▶ Your goal: Restate each entry below exactly; pictures stay out of the copy.

[Stored dataset items]
• • • • •

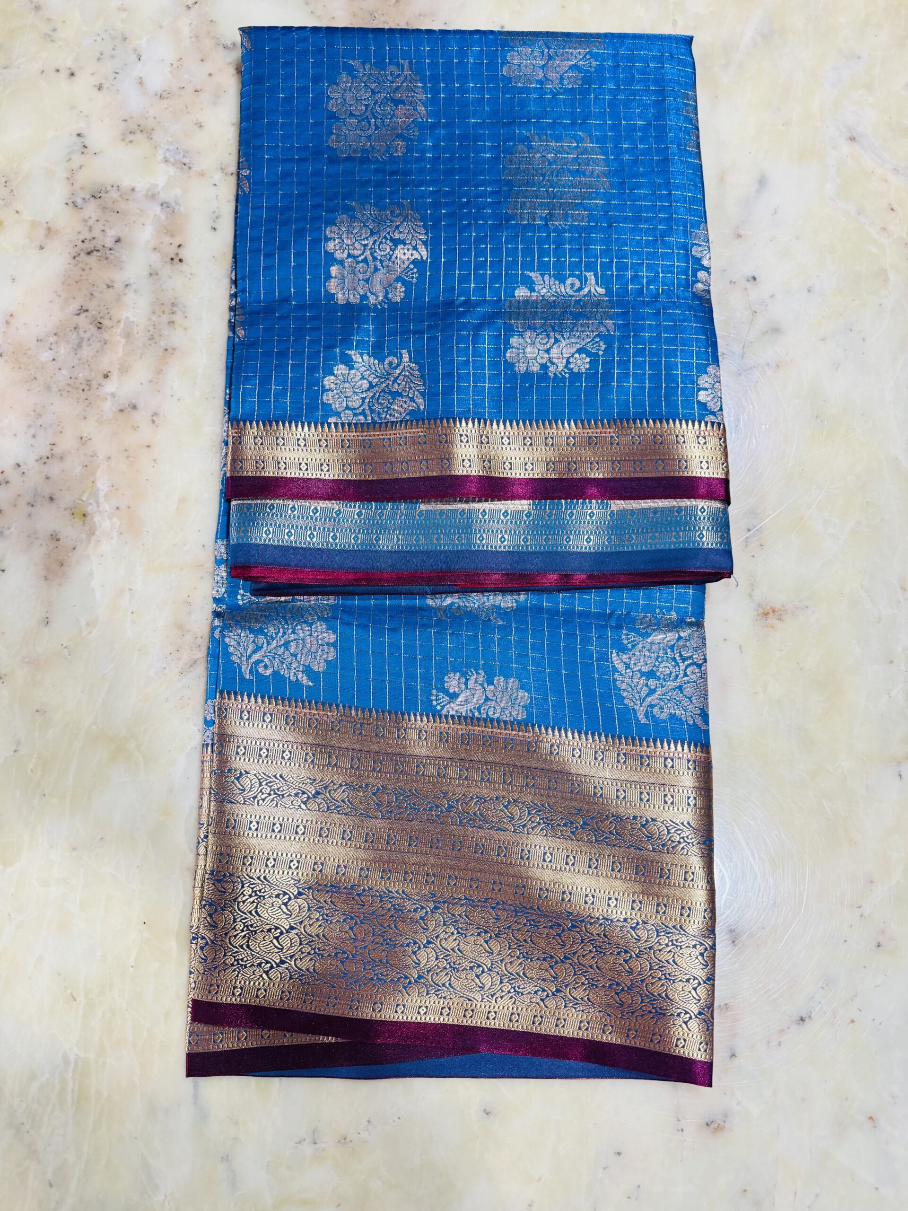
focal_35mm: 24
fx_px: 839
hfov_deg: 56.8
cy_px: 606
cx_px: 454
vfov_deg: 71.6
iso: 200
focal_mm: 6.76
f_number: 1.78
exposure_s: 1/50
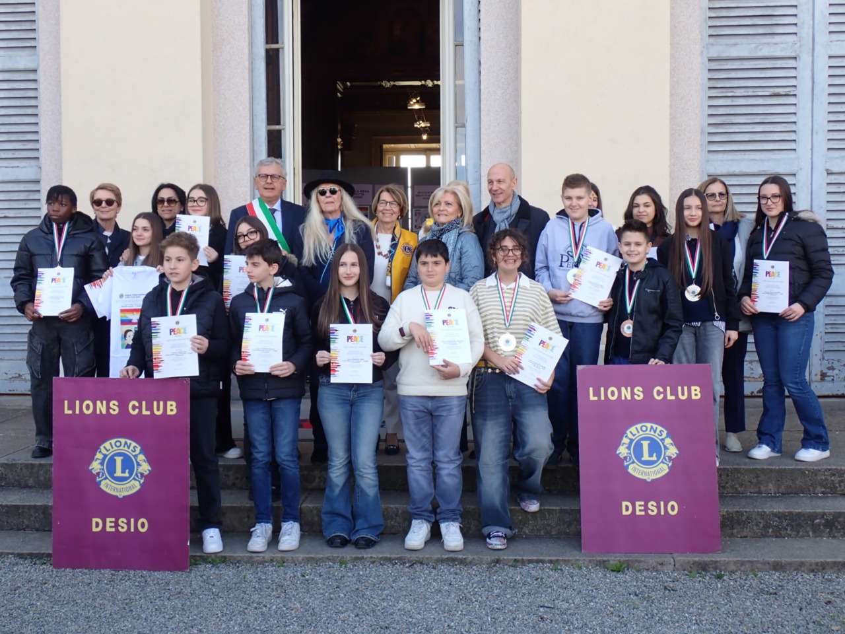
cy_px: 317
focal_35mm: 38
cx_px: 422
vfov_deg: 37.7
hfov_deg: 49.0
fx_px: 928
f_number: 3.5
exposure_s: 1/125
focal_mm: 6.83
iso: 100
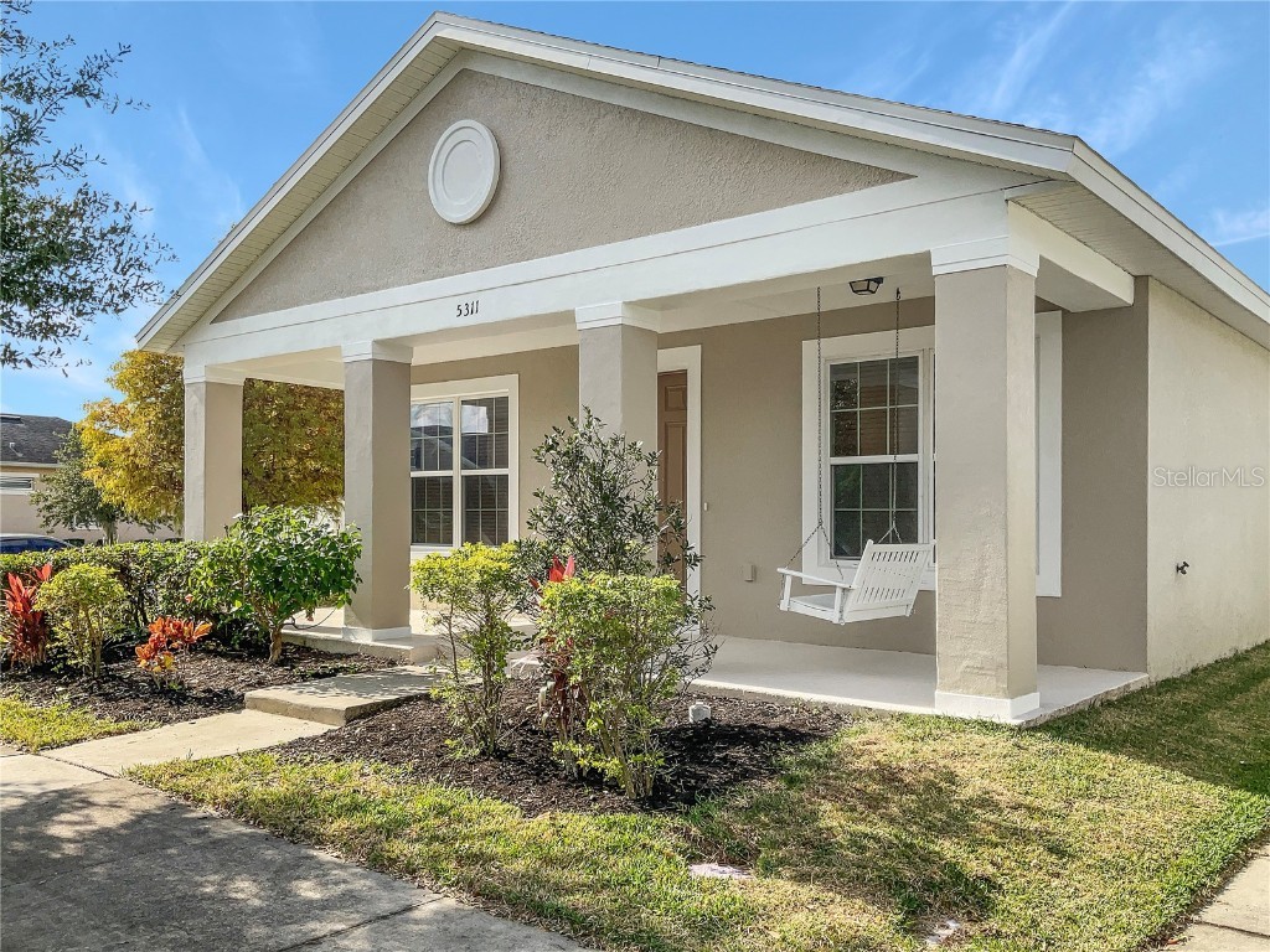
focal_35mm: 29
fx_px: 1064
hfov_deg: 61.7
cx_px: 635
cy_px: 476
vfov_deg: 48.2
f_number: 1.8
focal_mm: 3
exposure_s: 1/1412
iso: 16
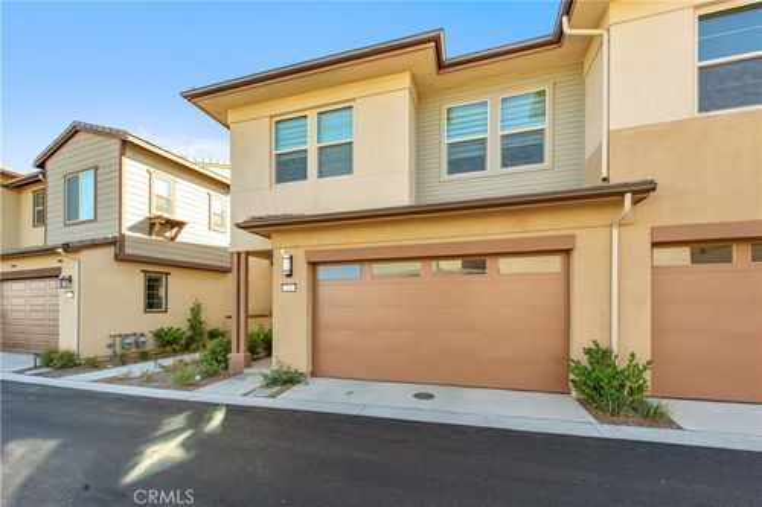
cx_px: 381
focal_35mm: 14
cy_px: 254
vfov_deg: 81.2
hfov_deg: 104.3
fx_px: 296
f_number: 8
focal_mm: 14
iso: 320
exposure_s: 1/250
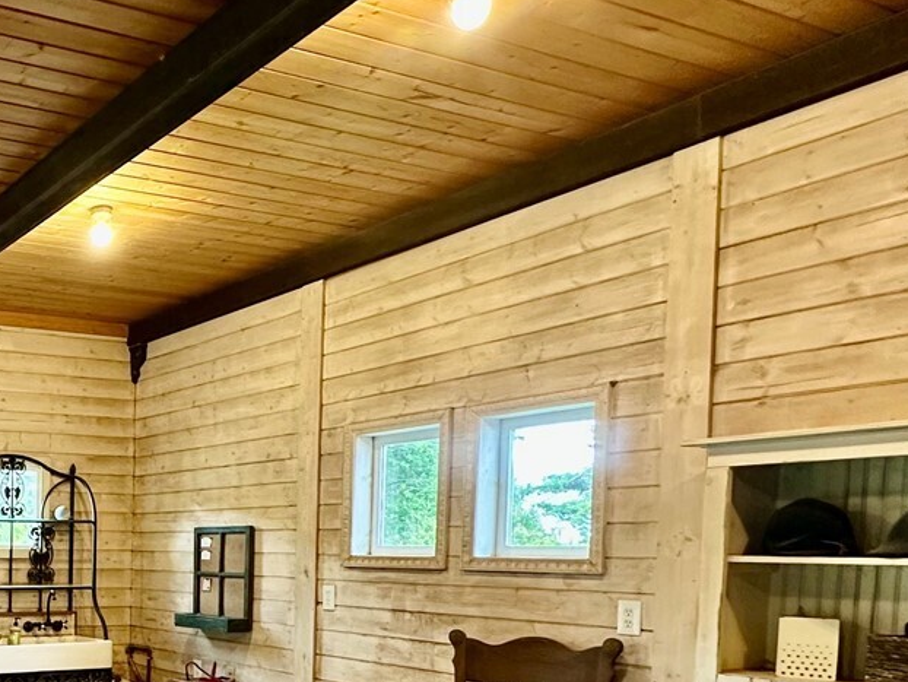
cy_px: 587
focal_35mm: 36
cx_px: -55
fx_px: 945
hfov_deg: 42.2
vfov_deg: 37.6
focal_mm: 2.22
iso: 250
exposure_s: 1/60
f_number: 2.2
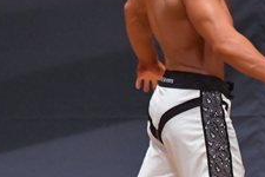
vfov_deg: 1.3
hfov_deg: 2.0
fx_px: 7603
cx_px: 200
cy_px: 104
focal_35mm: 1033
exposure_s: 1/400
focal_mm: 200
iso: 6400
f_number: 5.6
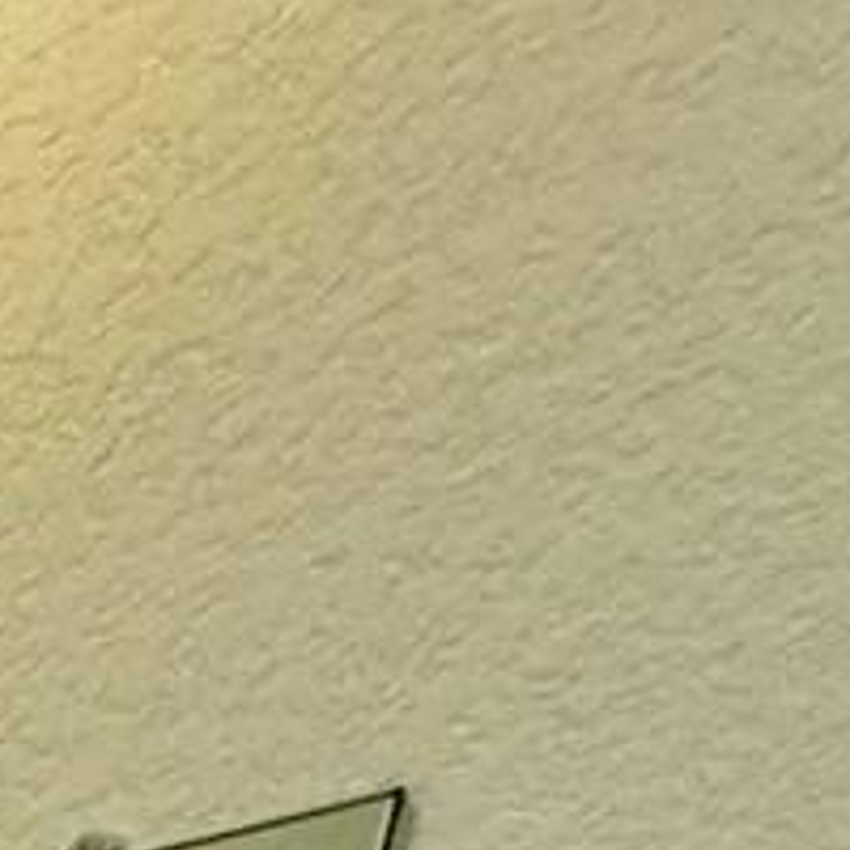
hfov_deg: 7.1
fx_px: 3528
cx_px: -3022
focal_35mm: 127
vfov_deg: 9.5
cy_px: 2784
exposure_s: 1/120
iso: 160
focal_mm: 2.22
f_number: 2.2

• • • • •

▶ Solution for this task:
focal_35mm: 24
fx_px: 839
hfov_deg: 56.8
cy_px: 606
cx_px: 454
vfov_deg: 71.6
iso: 200
focal_mm: 6.76
f_number: 1.78
exposure_s: 1/50
cy_px: 317
focal_35mm: 38
cx_px: 422
vfov_deg: 37.7
hfov_deg: 49.0
fx_px: 928
f_number: 3.5
exposure_s: 1/125
focal_mm: 6.83
iso: 100
focal_35mm: 29
fx_px: 1064
hfov_deg: 61.7
cx_px: 635
cy_px: 476
vfov_deg: 48.2
f_number: 1.8
focal_mm: 3
exposure_s: 1/1412
iso: 16
cx_px: 381
focal_35mm: 14
cy_px: 254
vfov_deg: 81.2
hfov_deg: 104.3
fx_px: 296
f_number: 8
focal_mm: 14
iso: 320
exposure_s: 1/250
cy_px: 587
focal_35mm: 36
cx_px: -55
fx_px: 945
hfov_deg: 42.2
vfov_deg: 37.6
focal_mm: 2.22
iso: 250
exposure_s: 1/60
f_number: 2.2
vfov_deg: 1.3
hfov_deg: 2.0
fx_px: 7603
cx_px: 200
cy_px: 104
focal_35mm: 1033
exposure_s: 1/400
focal_mm: 200
iso: 6400
f_number: 5.6
hfov_deg: 7.1
fx_px: 3528
cx_px: -3022
focal_35mm: 127
vfov_deg: 9.5
cy_px: 2784
exposure_s: 1/120
iso: 160
focal_mm: 2.22
f_number: 2.2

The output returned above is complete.